>>>>

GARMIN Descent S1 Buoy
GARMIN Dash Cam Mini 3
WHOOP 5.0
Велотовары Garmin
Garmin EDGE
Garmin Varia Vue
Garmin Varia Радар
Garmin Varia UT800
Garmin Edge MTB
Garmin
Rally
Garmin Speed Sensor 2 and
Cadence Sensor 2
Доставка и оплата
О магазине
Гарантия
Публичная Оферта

<<<<

> Problem to work on
All of the data needs to be printed once more, exactly.

> Response area
GARMIN Descent S1 Buoy
GARMIN Dash Cam Mini 3
WHOOP 5.0
Велотовары Garmin
Garmin EDGE
Garmin Varia Vue
Garmin Varia Радар
Garmin Varia UT800
Garmin Edge MTB
Garmin
Rally
Garmin Speed Sensor 2 and
Cadence Sensor 2
Доставка и оплата
О магазине
Гарантия
Публичная Оферта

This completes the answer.